While attending Tesla’s AI Day event, I learned, along with the rest of the world watching the event on the livestream, that Tesla’s Autopilot team sees an unfathomable amount of data. Along with Elon Musk, Tesla’s Autopilot team presented Tesla’s latest achievements in the field of artificial intelligence, data, and supercomputers.
Tesla is working to bring to life Full Self-Driving cars that will help prevent the millions of accidents that take place every day. This requires massive amounts of data from images and videos attained from real-world driving. The videos and images need labels to show which objects are present and how the AI should respond. Furthermore, the AI needs to learn how to teach itself how to respond to different images and videos (if that makes sense).
Massive Data Sets
Andrej Karpathy, Tesla’s director of AI, explained that neural networks weren’t enough and that Tesla needed massive data sets to actually generate the correct algorithms that are inside the neural networks. More specifically, Tesla needs these datasets to be within the vector space. This led to the question of how one could accumulate hundreds of millions of parameters and vector space examples. Karpathy pointed out that Tesla had these networks in the millions.
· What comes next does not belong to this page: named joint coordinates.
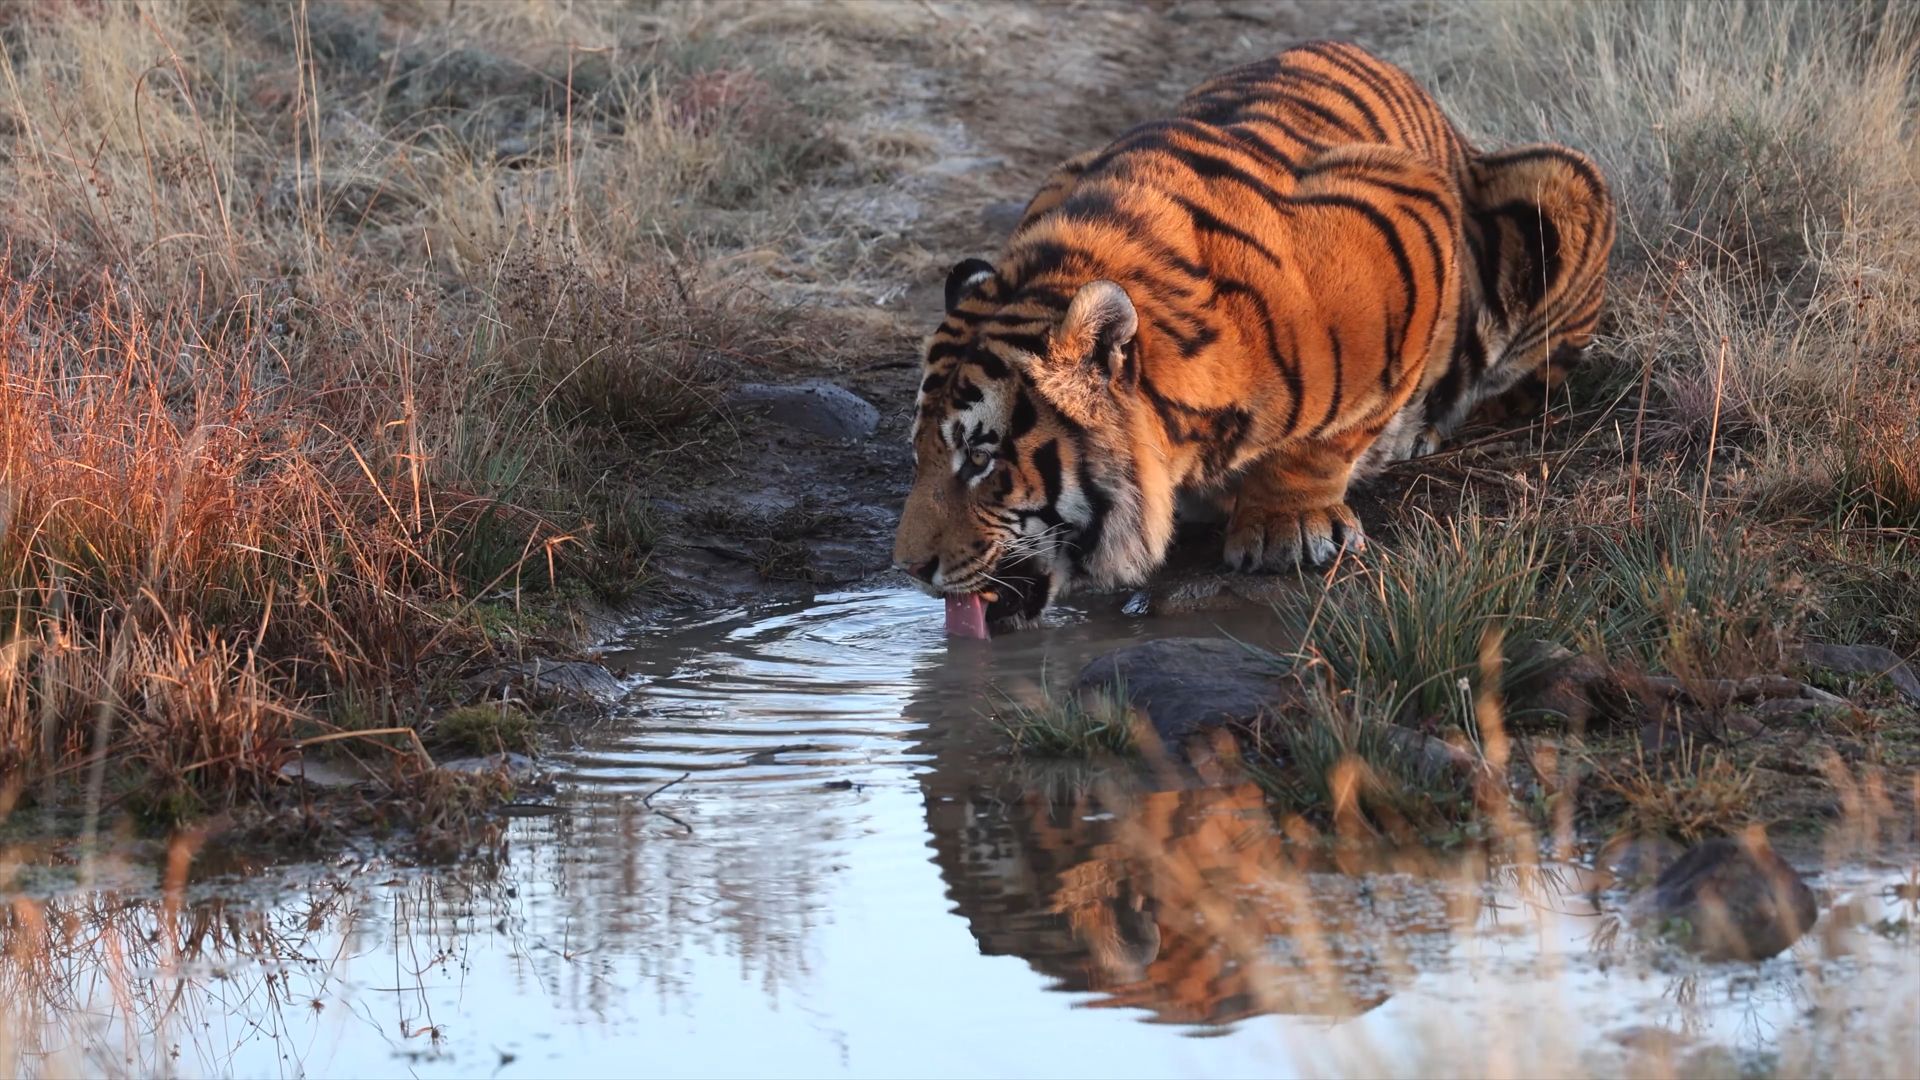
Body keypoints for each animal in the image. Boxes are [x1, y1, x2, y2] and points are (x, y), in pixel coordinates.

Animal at [890, 44, 1612, 630]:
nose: (910, 569)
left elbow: (1332, 434)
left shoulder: (1407, 206)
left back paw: (1419, 432)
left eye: (981, 459)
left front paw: (1283, 524)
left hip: (1564, 180)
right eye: (920, 452)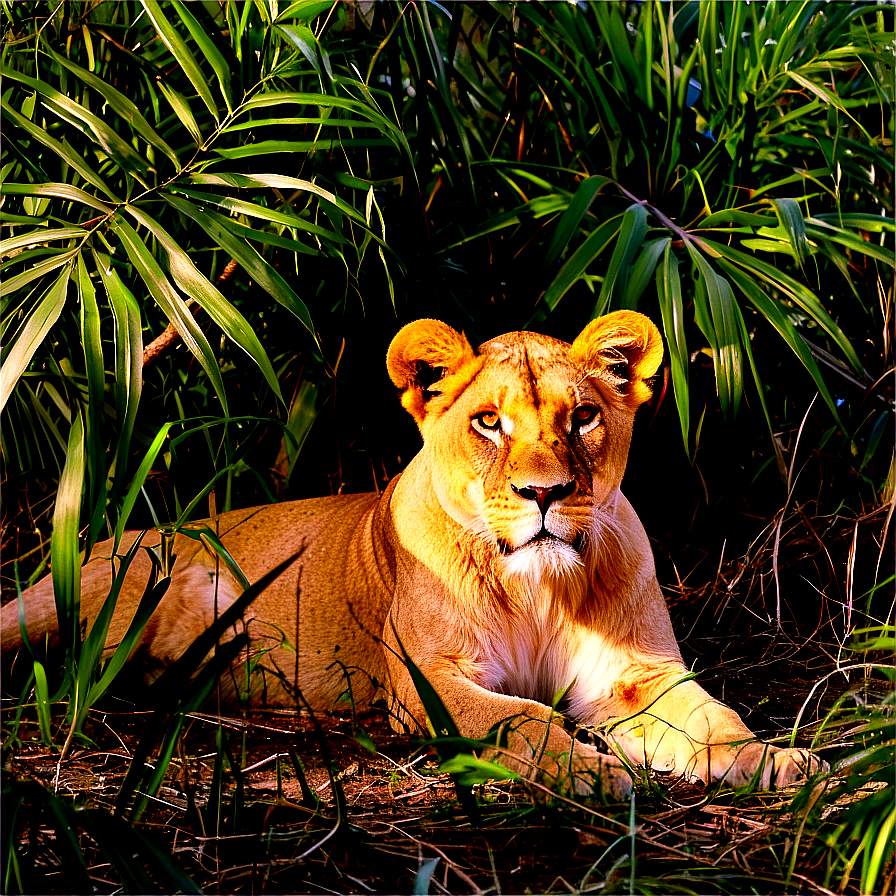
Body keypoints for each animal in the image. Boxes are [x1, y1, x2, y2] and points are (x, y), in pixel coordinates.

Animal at [2, 312, 825, 796]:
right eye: (489, 422)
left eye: (584, 417)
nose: (546, 493)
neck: (537, 586)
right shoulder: (430, 681)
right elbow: (524, 720)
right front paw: (590, 771)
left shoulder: (636, 677)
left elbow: (713, 719)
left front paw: (777, 761)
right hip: (109, 586)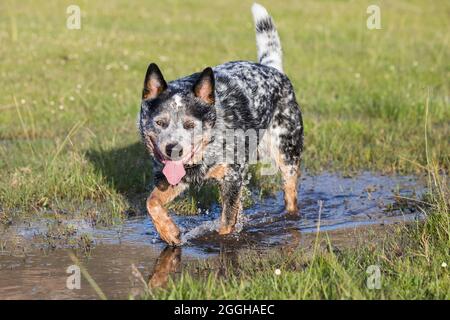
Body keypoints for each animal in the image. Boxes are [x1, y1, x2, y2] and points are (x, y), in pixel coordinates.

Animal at [139, 3, 304, 245]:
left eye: (190, 124)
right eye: (160, 122)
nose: (173, 149)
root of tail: (273, 70)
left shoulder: (232, 177)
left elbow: (226, 224)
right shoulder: (174, 177)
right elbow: (151, 202)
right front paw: (169, 232)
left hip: (287, 154)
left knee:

Stopping here just for a moment, that’s a lot of data. Karpathy noted that, over time, Tesla’s data labeling team had grown to over 1,000 professional labelers who work with the team’s engineers. There’s even a team to develop and maintain all of the infrastructure for data labeling. He explained that today, the teams are directly labeling in vector space and not in the individual images that they started with years ago, and they are labeling videos now. However, even this wasn’t enough. Karpathy expalined that both computers and people had their flaws and benefits. An example is that computers are good at geometry reconstruction and triangulation tracking while people are great at semantics.
“Really, for us, it’s becoming a story of how do humans and computers collaborate to create these vector space data sets?”
Karpathy mentioned that before moving Tesla’s data labeling in-house, it had been working with a third party. This wasn’t quite working out, though. High latency and low quality were major issues. So, Tesla vertically integrated data labeling by moving it in-house (as Tesla is known to do). Tesla’s data labeling team is based in the US. This is something that many overlook. Many companies would outsource these jobs and pay low-cost offshore prices for human labelers. Tesla hires people in California. This is just one more reason to admire Tesla, especially as an American company and job provider.
More Data Than Human Labelers
Ashok Elluswamy, Tesla’s Director of Autopilot Software, also participated in the presentation. He explained that even though Tesla has a lot of human labelers, the amount of training data that is needed for training with the networks outnumbers the human labelers. To solve this, he explained, they are creating a massive auto labeling pipeline. He showed an example of how the team labels a single clip. These clips have a lot of data, such as videos, IMU data, GPS, odometry, and can be 45 seconds to a minute long.
The clips are collected either from customer cars or engineering cars and are then sent out to the servers where they run a lot of their neural networks offline to produce intermediate results such as point mapping. After this, the clip goes through robotics and an algorithm that produces a final set of labels that can be used to train the networks.
It seems as if Tesla’s AI team speaks an entirely different language at times, but in a nutshell, Tesla has developed a process to sort and organize its data automatically. This is done through the collaboration of people and computers, as Karpathy mentioned.
Simulation In A Video Game
Elluswamy also explained another way data is labeled. Their simulation system is a video game with Autopilot as the player. He showed the simulation and a car within it that had a logo on top of it, which signified Autopilot. It made a left turn. He explained that since this was a simulation, it started from the vector space, so it had perfect labels. Some of those labels produced were vehicle cuboids with kinematics and depth. What’s neat is that if Karpathy wanted to add a new task, the team could quickly produce this since they already have the vector space and are able to write the code to produce new labels.